Pull out each line of the records below that contains the word "does", and copy those lines in their original order.

*** Opening of DATA RECORDS ***

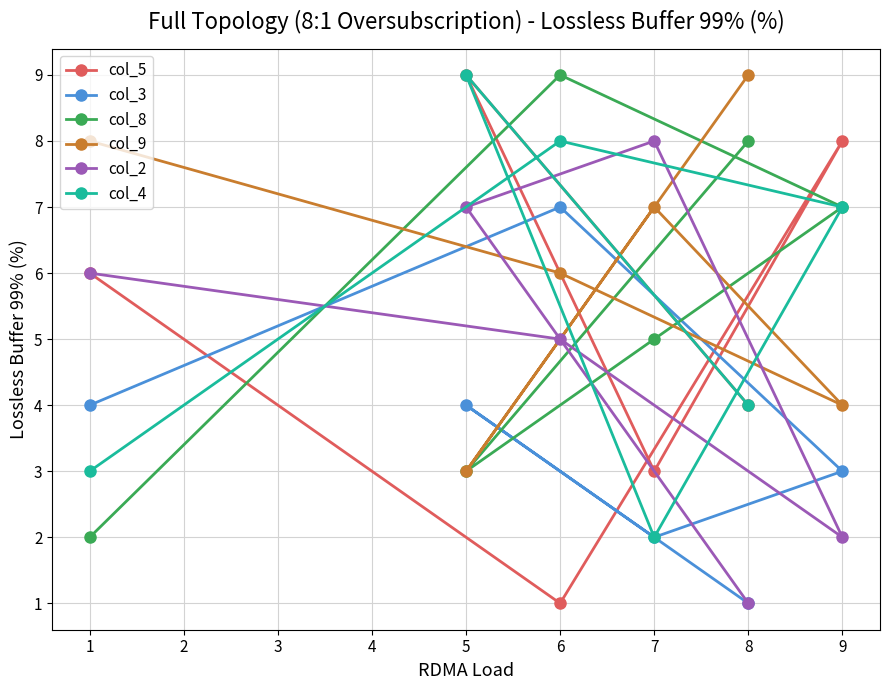

The value of col_2 at 9 is 2. True or false?

True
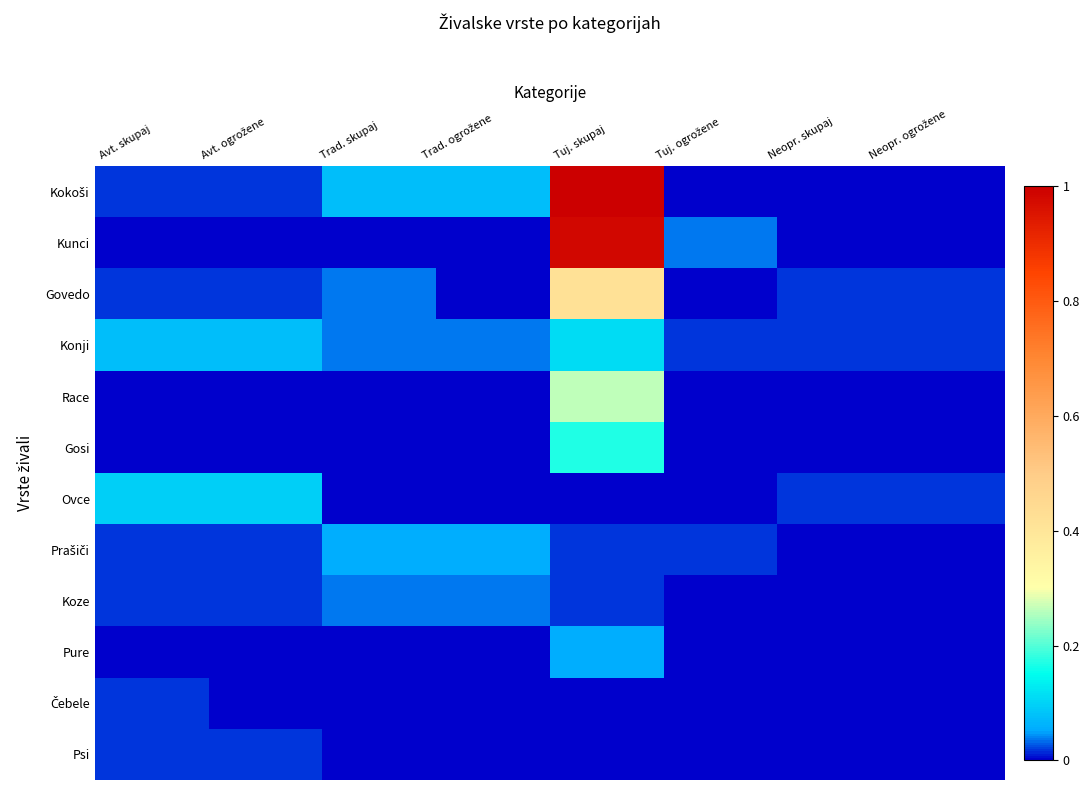

At which category does the chart reach its minimum across all series?

Tuj. ogrožene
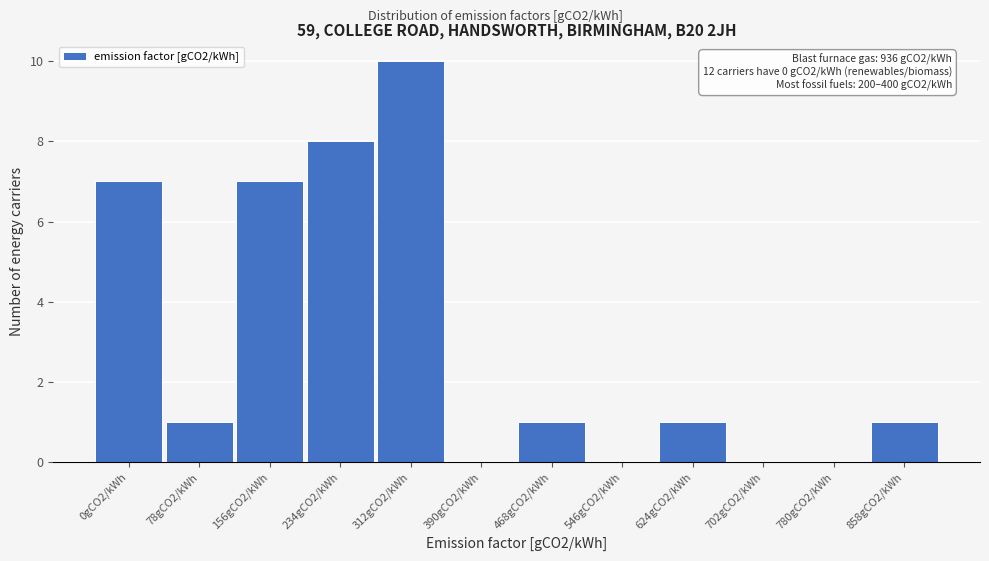

Reading left to right, extract all data points from this chart.

0gCO2/kWh=7	78gCO2/kWh=1	156gCO2/kWh=7	234gCO2/kWh=8	312gCO2/kWh=10	390gCO2/kWh=0	468gCO2/kWh=1	546gCO2/kWh=0	624gCO2/kWh=1	702gCO2/kWh=0	780gCO2/kWh=0	858gCO2/kWh=1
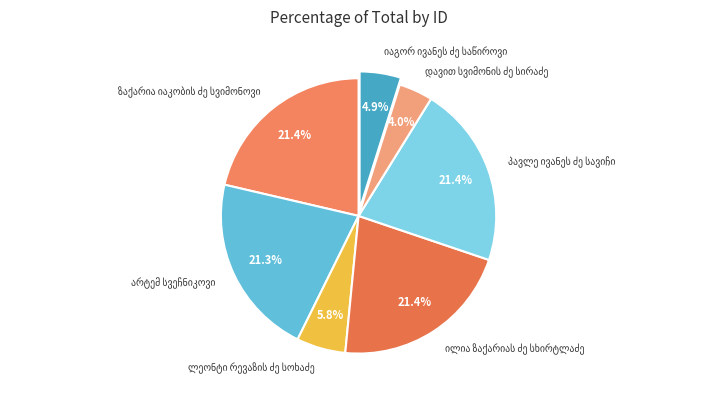

To the nearest percent, what is the difference between the largest and smallest slice percentages?

17%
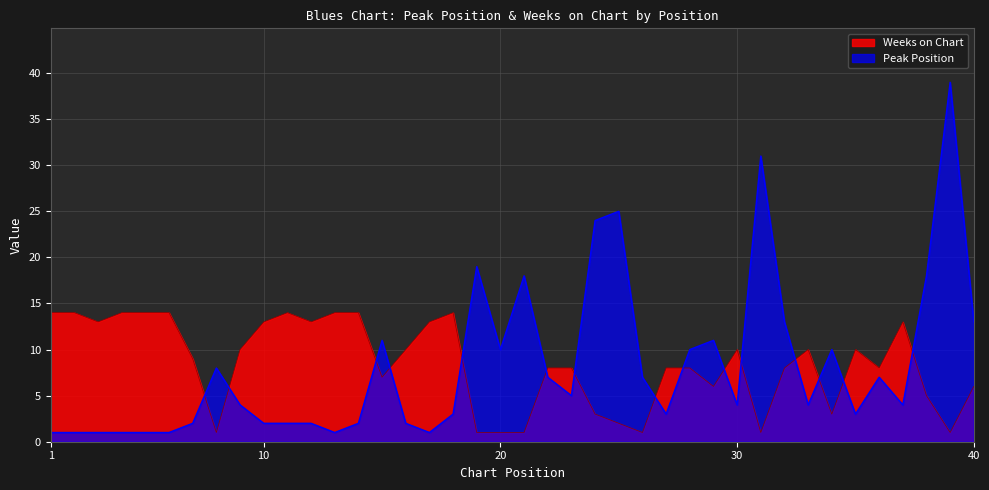

Where is the first local minimum for Peak Position?

13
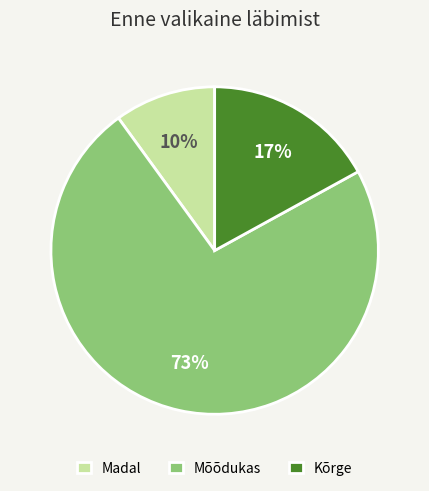

Which slice represents more than half of the pie?

Mõõdukas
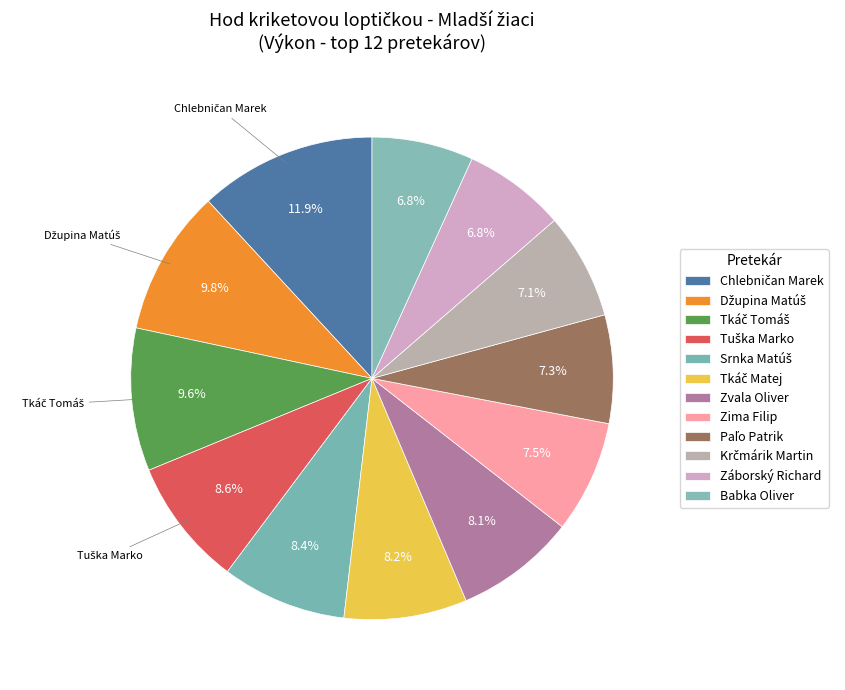

Count the number of slices in the pie.

12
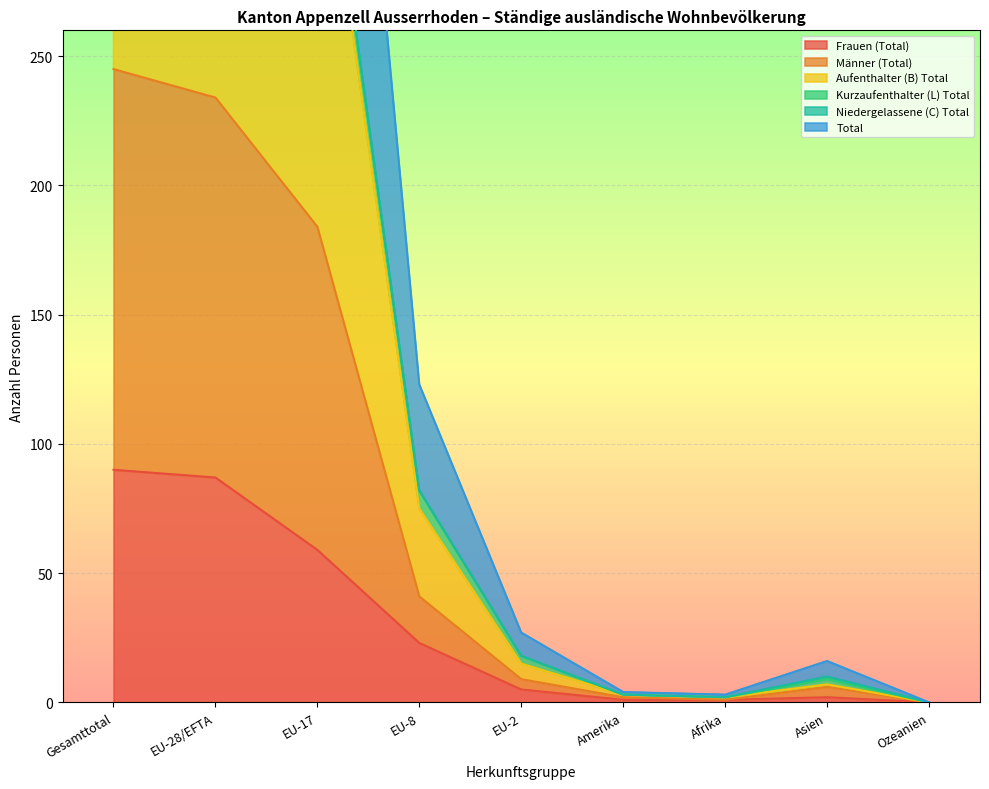

At which label does Total first exceed 27?

Gesamttotal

*** Close of DATA RECORDS ***

THE COMPLETED TASK —
At which category does the chart reach its minimum across all series?
At which label does Total first exceed 27?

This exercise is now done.